Task
For the entries that follow, say how many lines hold the string "simples", with nothing else in the reply.

*** Block opens ***

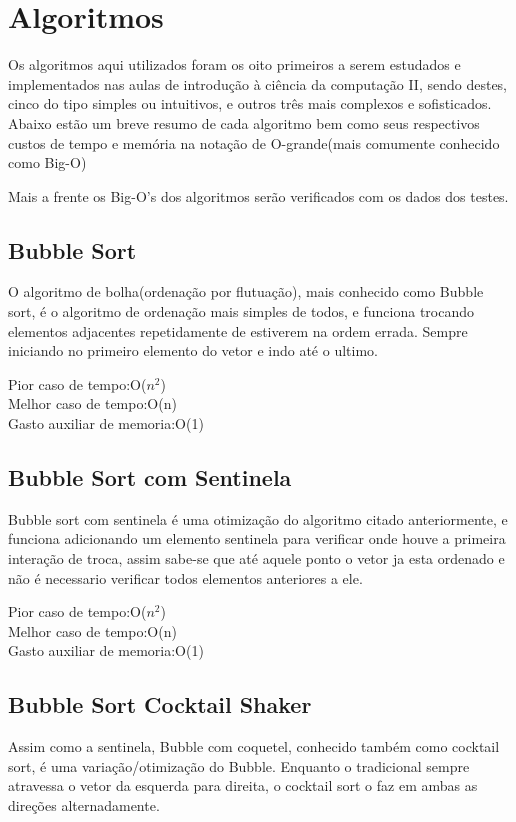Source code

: \chapter{Algoritmos}
\label{chap:algoritmos}
Os algoritmos aqui utilizados foram os oito primeiros a serem estudados e implementados nas aulas de introdução à ciência da computação II, sendo destes, cinco do tipo simples ou intuitivos, e outros três mais complexos e sofisticados.\\

Abaixo estão um breve resumo de cada algoritmo bem como seus respectivos custos de tempo e memória na notação de O-grande(mais comumente conhecido como Big-O)

Mais a frente os Big-O's dos algoritmos serão verificados com os dados dos testes.

\section{Bubble Sort}
\label{sec:bubble_sort}
O algoritmo de bolha(ordenação por flutuação), mais conhecido como Bubble sort, é o algoritmo de ordenação mais simples de todos, e funciona trocando elementos adjacentes repetidamente de estiverem na ordem errada. Sempre iniciando no primeiro elemento do vetor e indo até o ultimo.
\cite{GeeksforGeeksBubble}

\noindent Pior caso de tempo:O($n^2$)\\
Melhor caso de tempo:O(n)\\
Gasto auxiliar de memoria:O(1)


\section{Bubble Sort com Sentinela}
\label{sec:bubble_sent}
Bubble sort com sentinela é uma otimização do algoritmo citado anteriormente, e funciona adicionando um elemento sentinela para verificar onde houve a primeira interação de troca, assim sabe-se que até aquele ponto o vetor ja esta ordenado e não é necessario verificar todos elementos anteriores a ele.

\noindent Pior caso de tempo:O($n^2$)\\
Melhor caso de tempo:O(n)\\
Gasto auxiliar de memoria:O(1)


\section{Bubble Sort Cocktail Shaker}
\label{sec:cocktail}
Assim como a sentinela, Bubble com coquetel, conhecido também como cocktail sort, é uma variação/otimização do Bubble. Enquanto o tradicional sempre atravessa o vetor da esquerda para direita, o cocktail sort o faz em ambas as direções alternadamente.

*** Block closes ***

Answer area
2